Em alguns casos, o uso de medicamentos pode ser necessário. Mas mudanças no estilo de vida também são parte essencial do processo: praticar atividade física regularmente, manter uma alimentação equilibrada, dormir bem e reservar tempo para lazer e convivência social ajudam a reduzir a carga de estresse e fortalecem a resiliência.
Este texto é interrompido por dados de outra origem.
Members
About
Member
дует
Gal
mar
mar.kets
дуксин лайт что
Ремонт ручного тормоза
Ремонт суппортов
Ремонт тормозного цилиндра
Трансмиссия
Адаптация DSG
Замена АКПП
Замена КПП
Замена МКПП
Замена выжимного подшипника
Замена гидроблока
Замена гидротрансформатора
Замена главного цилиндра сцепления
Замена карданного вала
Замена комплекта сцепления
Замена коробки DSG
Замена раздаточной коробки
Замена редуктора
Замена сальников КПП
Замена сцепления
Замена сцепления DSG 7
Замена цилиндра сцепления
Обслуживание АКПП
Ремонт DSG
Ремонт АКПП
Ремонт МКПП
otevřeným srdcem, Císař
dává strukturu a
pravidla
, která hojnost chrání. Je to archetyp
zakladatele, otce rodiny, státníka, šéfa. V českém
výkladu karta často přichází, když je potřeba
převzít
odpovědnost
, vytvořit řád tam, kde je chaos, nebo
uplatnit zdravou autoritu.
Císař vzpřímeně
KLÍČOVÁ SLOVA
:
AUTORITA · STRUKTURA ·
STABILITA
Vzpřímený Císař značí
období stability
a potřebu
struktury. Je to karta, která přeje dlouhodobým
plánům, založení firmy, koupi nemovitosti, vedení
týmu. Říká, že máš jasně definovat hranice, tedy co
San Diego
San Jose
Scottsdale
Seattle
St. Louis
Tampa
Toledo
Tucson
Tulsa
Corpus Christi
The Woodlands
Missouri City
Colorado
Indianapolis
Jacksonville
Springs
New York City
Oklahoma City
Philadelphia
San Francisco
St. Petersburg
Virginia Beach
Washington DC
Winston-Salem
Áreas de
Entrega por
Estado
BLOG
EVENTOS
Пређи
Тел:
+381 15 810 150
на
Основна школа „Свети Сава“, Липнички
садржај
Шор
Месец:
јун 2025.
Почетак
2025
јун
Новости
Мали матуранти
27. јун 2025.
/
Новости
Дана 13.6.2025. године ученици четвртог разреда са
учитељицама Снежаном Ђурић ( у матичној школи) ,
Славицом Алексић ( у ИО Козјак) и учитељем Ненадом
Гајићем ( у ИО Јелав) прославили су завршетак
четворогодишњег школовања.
“Tão importante quanto incluir hábitos saudáveis é aprender a estabelecer limites. Dizer ‘não’ quando necessário, delegar tarefas e desconectar-se do trabalho fora do expediente são atitudes que fazem diferença”, pontua Sley. Técnicas de relaxamento, como respiração consciente, meditação e mindfulness, também podem ser incorporadas ao dia a dia, junto com a reorganização da rotina, priorizando o que realmente importa.

“Muitas vezes, o estresse crônico está relacionado à dificuldade de lidar com demandas que ultrapassam nossa capacidade real. Rever expectativas e aceitar que não é possível dar conta de tudo é um passo importante”, diz Sley. Ter um repertório de atividades que tragam prazer – como ouvir música, dançar, ler, passear com um animal de estimação ou encontrar amigos – também contribui para recarregar as energias e manter o equilíbrio.

Bernik acrescenta que, se a pessoa não tem nenhuma doença diagnosticada, mas se sente estressada, cansada e sem disposição, vale adotar medidas preventivas para evitar o adoecimento. “Práticas de medicina do estilo de vida ajudam a reduzir o impacto do estresse e fortalecem o organismo”, diz. Por outro lado, se o estresse já está contribuindo para o surgimento ou agravamento de problemas de saúde, é fundamental intervir o quanto antes, buscando ajuda profissional.